# PROBLEM DETAILS:
List every line below containing "shoulder".

• • • • • • •

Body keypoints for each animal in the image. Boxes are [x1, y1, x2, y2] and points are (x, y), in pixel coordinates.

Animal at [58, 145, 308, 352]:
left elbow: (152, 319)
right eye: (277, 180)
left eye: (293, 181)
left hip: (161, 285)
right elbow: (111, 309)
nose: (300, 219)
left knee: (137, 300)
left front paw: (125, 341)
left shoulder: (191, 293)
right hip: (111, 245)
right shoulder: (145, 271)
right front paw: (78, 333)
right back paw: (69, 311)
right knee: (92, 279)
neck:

• • • • • • •

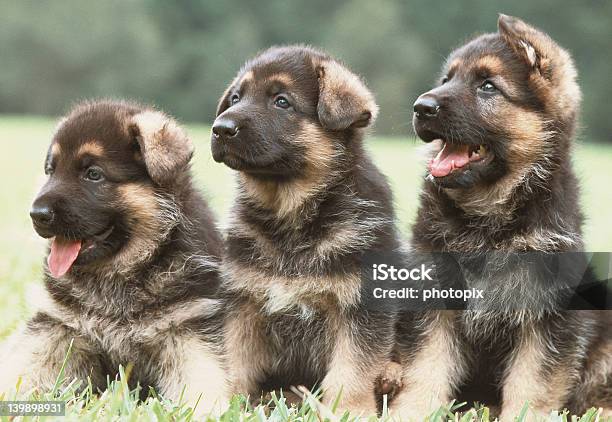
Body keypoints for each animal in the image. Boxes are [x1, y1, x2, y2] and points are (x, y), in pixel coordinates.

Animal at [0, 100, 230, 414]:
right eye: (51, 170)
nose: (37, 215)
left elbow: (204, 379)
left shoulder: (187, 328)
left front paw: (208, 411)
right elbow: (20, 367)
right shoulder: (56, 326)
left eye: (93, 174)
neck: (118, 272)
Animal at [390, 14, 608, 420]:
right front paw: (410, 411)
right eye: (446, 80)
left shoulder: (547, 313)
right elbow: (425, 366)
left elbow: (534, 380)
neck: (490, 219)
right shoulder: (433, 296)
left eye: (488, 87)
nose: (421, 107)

• • • • • • •

# TASK RESULT:
left shoulder: (191, 293)
right shoulder: (145, 271)
left shoulder: (187, 328)
right shoulder: (56, 326)
left shoulder: (547, 313)
right shoulder: (433, 296)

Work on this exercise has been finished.